TO DO: Beginning at the line that contains "Figure 2. (a)", transcribe the remaining lines of the listing exactly; include the final line and omit everything before.

EXERCISE INPUTS:

*** Begin section ***

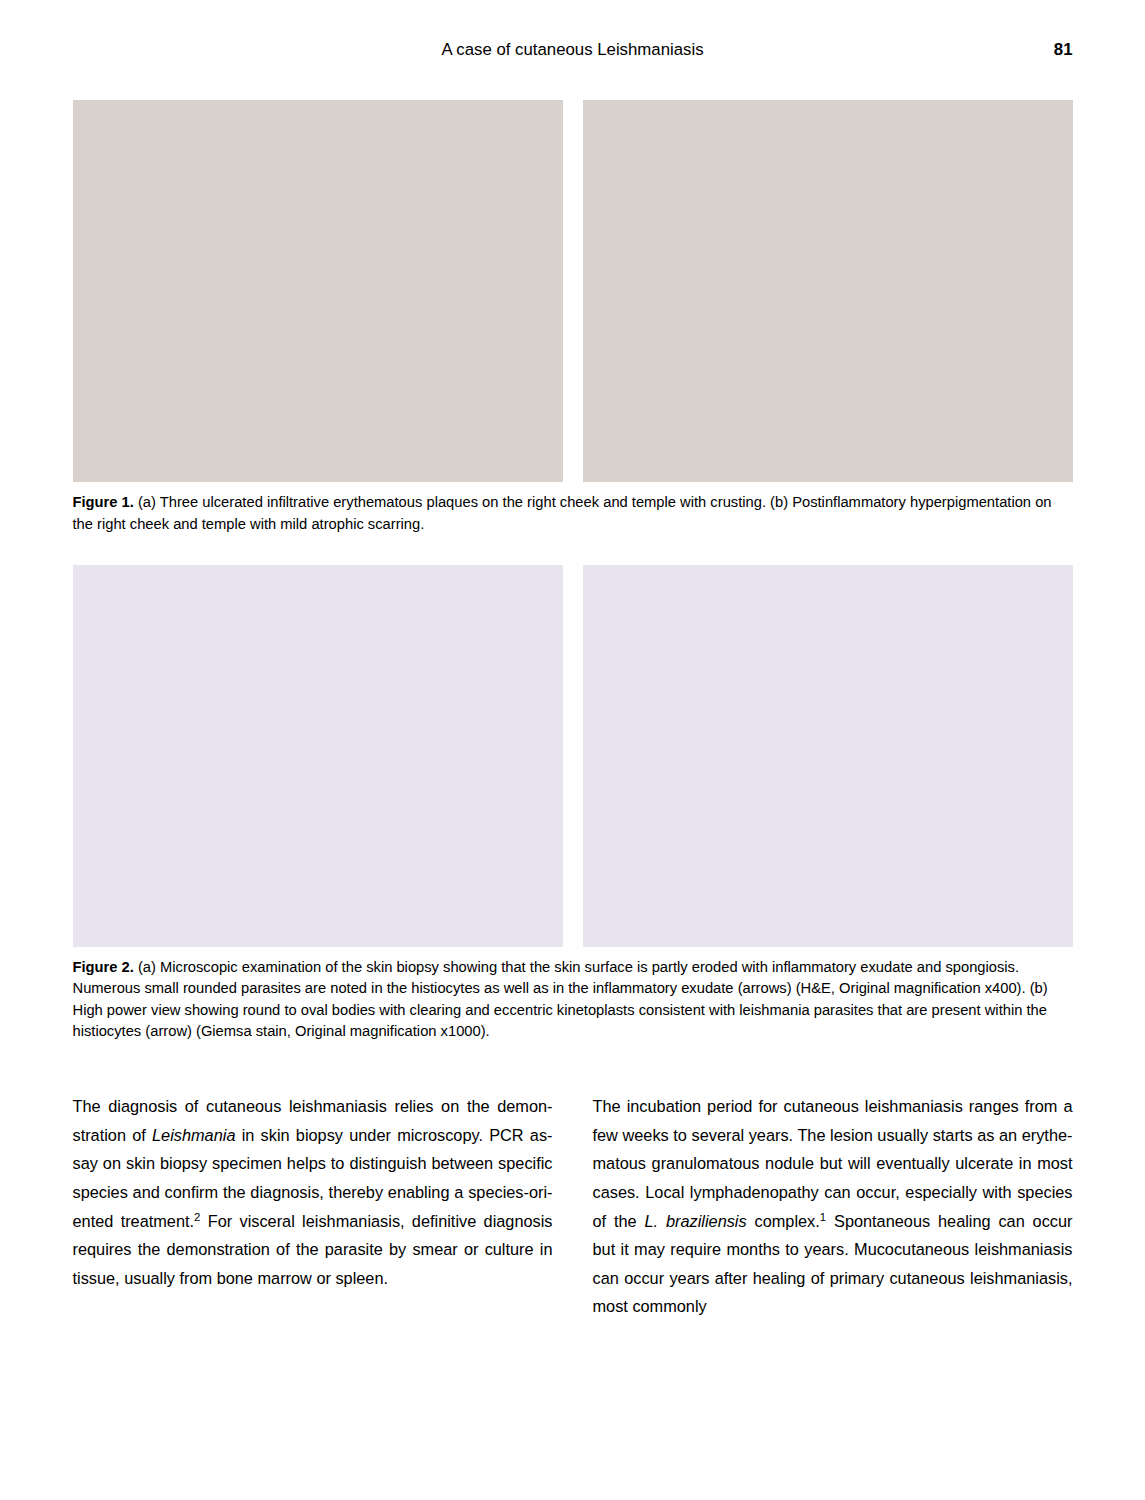A case of cutaneous Leishmaniasis 81
(a)
(b)
Figure 1. (a) Three ulcerated infiltrative erythematous plaques on the right cheek and temple with crusting. (b) Postinflammatory hyperpigmentation on the right cheek and temple with mild atrophic scarring.
(a)
(b)
Figure 2. (a) Microscopic examination of the skin biopsy showing that the skin surface is partly eroded with inflammatory exudate and spongiosis. Numerous small rounded parasites are noted in the histiocytes as well as in the inflammatory exudate (arrows) (H&E, Original magnification x400). (b) High power view showing round to oval bodies with clearing and eccentric kinetoplasts consistent with leishmania parasites that are present within the histiocytes (arrow) (Giemsa stain, Original magnification x1000).
The diagnosis of cutaneous leishmaniasis relies on the demonstration of Leishmania in skin biopsy under microscopy. PCR assay on skin biopsy specimen helps to distinguish between specific species and confirm the diagnosis, thereby enabling a species-oriented treatment.2 For visceral leishmaniasis, definitive diagnosis requires the demonstration of the parasite by smear or culture in tissue, usually from bone marrow or spleen.
The incubation period for cutaneous leishmaniasis ranges from a few weeks to several years. The lesion usually starts as an erythematous granulomatous nodule but will eventually ulcerate in most cases. Local lymphadenopathy can occur, especially with species of the L. braziliensis complex.1 Spontaneous healing can occur but it may require months to years. Mucocutaneous leishmaniasis can occur years after healing of primary cutaneous leishmaniasis, most commonly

*** End section ***

EXERCISE RESULT:
Figure 2. (a) Microscopic examination of the skin biopsy showing that the skin surface is partly eroded with inflammatory exudate and spongiosis. Numerous small rounded parasites are noted in the histiocytes as well as in the inflammatory exudate (arrows) (H&E, Original magnification x400). (b) High power view showing round to oval bodies with clearing and eccentric kinetoplasts consistent with leishmania parasites that are present within the histiocytes (arrow) (Giemsa stain, Original magnification x1000).
The diagnosis of cutaneous leishmaniasis relies on the demonstration of Leishmania in skin biopsy under microscopy. PCR assay on skin biopsy specimen helps to distinguish between specific species and confirm the diagnosis, thereby enabling a species-oriented treatment.2 For visceral leishmaniasis, definitive diagnosis requires the demonstration of the parasite by smear or culture in tissue, usually from bone marrow or spleen.
The incubation period for cutaneous leishmaniasis ranges from a few weeks to several years. The lesion usually starts as an erythematous granulomatous nodule but will eventually ulcerate in most cases. Local lymphadenopathy can occur, especially with species of the L. braziliensis complex.1 Spontaneous healing can occur but it may require months to years. Mucocutaneous leishmaniasis can occur years after healing of primary cutaneous leishmaniasis, most commonly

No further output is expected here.